What I understand IntegrateDB does is create db accounts which can only access those fields they claim access to, and then verify that DB migrations don’t violate those claims. So far so good.

But in the code I see a whole lot of stuff going on to fully consume all logical replication messages being sent. Doesn’t that mean that every change to the DB data gets sent to IntegrateDB? Every insert, update and delete? What’s that for? My (likely incorrect) understanding is that IntegrateDB is a pretty passive program until migrations or new db users happen. What am I missing?

Either way, very cool, this looks like an excellent way to turn a bad practice good!
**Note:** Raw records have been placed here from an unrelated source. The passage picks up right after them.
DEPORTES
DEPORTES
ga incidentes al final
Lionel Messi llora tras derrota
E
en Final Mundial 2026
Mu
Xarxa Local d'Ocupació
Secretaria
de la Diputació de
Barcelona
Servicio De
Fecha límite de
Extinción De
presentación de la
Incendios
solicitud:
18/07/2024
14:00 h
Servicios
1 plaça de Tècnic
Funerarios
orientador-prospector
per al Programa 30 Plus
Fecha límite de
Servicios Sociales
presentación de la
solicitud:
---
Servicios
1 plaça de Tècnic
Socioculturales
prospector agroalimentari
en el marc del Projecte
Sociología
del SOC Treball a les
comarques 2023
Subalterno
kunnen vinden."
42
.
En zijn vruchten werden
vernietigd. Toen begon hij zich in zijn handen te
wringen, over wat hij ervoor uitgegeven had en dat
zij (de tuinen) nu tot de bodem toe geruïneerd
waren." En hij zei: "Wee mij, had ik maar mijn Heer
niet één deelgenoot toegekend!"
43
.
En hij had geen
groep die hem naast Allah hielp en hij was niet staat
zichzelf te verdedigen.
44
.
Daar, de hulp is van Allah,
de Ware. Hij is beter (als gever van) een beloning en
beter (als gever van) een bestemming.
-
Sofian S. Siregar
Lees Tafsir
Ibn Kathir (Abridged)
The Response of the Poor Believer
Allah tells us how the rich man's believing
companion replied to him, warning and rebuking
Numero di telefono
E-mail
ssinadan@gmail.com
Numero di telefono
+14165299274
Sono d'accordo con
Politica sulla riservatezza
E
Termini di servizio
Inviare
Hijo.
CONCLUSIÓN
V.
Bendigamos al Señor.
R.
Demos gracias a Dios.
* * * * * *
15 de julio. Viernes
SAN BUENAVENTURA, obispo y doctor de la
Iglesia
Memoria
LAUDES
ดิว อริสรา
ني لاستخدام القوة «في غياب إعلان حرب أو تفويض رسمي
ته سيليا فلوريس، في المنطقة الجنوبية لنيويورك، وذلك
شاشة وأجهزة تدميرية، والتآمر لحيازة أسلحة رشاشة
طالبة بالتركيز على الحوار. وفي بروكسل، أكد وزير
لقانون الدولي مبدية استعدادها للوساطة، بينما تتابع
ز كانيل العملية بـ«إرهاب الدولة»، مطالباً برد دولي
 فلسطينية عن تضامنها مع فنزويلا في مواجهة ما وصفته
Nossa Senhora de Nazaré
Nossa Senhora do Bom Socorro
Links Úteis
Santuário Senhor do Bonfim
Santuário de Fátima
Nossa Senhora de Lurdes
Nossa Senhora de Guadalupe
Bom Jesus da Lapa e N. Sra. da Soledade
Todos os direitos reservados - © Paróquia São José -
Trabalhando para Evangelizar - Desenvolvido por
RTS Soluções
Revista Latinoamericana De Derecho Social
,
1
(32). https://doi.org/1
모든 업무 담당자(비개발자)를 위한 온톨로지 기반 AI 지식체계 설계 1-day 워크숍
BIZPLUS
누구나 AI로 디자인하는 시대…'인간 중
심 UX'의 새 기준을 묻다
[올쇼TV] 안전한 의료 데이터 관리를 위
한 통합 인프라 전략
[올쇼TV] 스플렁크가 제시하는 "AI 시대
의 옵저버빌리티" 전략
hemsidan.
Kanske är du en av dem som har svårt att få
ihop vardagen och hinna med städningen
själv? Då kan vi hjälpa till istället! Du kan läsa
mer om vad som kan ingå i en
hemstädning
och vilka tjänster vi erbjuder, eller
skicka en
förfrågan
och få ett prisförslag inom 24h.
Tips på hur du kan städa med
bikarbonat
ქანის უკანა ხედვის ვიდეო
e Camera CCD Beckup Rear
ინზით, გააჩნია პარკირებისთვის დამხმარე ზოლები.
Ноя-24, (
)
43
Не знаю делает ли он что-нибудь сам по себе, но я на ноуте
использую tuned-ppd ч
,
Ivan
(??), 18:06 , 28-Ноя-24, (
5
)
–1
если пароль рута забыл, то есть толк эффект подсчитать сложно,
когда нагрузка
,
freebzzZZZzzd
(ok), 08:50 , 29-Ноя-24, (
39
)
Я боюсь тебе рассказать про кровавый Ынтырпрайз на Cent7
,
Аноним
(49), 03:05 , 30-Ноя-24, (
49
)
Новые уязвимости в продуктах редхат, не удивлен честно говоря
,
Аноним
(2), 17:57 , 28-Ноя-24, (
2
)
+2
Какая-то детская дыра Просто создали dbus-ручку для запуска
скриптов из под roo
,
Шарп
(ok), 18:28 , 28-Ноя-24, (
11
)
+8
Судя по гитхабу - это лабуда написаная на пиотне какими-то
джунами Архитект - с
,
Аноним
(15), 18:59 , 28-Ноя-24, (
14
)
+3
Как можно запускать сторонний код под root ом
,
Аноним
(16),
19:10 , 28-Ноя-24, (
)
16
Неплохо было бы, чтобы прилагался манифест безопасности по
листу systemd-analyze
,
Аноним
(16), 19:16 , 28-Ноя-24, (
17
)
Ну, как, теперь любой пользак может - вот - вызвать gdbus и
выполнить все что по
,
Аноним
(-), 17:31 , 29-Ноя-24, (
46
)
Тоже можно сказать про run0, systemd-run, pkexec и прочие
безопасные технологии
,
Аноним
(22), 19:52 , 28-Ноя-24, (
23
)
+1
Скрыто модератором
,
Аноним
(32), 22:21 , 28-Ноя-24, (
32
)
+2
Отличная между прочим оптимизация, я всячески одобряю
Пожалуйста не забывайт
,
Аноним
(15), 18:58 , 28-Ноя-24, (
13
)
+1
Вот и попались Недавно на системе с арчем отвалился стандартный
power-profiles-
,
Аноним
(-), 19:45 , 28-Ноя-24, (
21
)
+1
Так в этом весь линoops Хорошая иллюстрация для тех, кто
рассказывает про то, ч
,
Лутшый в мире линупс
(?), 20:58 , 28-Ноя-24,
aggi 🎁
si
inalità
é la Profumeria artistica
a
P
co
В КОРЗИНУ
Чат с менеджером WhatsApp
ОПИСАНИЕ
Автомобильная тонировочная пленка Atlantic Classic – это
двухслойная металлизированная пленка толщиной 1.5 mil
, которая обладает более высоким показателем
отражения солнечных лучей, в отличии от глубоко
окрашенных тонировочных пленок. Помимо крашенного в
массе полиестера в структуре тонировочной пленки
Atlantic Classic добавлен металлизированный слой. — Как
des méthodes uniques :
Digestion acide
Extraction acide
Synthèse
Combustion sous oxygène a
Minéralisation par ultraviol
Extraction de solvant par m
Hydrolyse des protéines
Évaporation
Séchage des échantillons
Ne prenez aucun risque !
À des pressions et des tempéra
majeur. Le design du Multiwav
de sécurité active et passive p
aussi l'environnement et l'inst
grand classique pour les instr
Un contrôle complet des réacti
thruflo · February 2, 2021, 7:53am

@eteeselink thanks for the feedback and for digging into the code

You are right that at the moment it’s consuming every replication update and that this isn’t necessary. Let me try and explain!

What I’d conceived of initially was to combine the data claims with the ability to use the same machinery to configure notifications, as per usage.html#notifications. So the intention is to consume the logical replication feed and then “forward on” updates that a secondary app has registered for over web hook / socket / queue / etc. Now, I haven’t got round to implementing the event handling part of this yet and it’s on my todo list when implementing to restrict the publication feed to stream updates to just the registered tables.

What I have implemented atm is using the logical replication machinery as a way to tell IntegrateDB to re-sync the data access claims after a migration. User specification data like fields: ["*"] is expanded to snapshot the actual columns that match the spec when saving data access claims. This needs to be re-done whenever the DDL changes, which means somehow triggering the process. Right now, I have an integrated_sync() function in the db that inserts a new record to the integratedb.sync table and then the only thing the replication consumer actually does atm (as per replication.ex#L56-L66) is watch for these changes.

This could and should be locked down – the publication feed only needs the sync table at the moment. (In fact, I just pushed a temporary fix: replication: limit publication to just the sync table for now. · integratedb/integrate@0b4a7a3 · GitHub).

However, following some of the previous feedback in this thread, I’m thinking a more comprehensive solution is to separate out the “ops client” (which as you say can be passive and just needs to create db accounts which can only access those fields they claim access to, and then verify that DB migrations don’t violate those claims) from the notification service, which needs to be a running application to consume and forward on the events. This would mean that you wouldn’t need to enable replication at all unless you want to run the notification service.

The wrinkle is that I still need to expand spec data into claims somehow, which maybe means moving some logic into the database. That’s maybe a better solution anyway as it then could be done transactionally as part of the migration.

Hope that makes sense and thanks again for pointing this out!

radiospiel · February 4, 2021, 11:14am

thruflo I am really totally lost on what it really does. Simplify your architecture/ Increase your development velocity/ Without shooting yourself in the foot all sounds really great, but a pointer to an easy to follow scenario, maybe in the form of a blog post (ideally with a link to some code examples) would probably be really helpful to explain what you are achieving.

thruflo · February 4, 2021, 11:35am

Hey @radiospiel did you see the docs, e.g.: Intro — IntegrateDB v0.1.0

radiospiel · February 8, 2021, 10:14am

Hey James,

In fact I did. But I am still lost

(I am probably not the target audience though)

/eno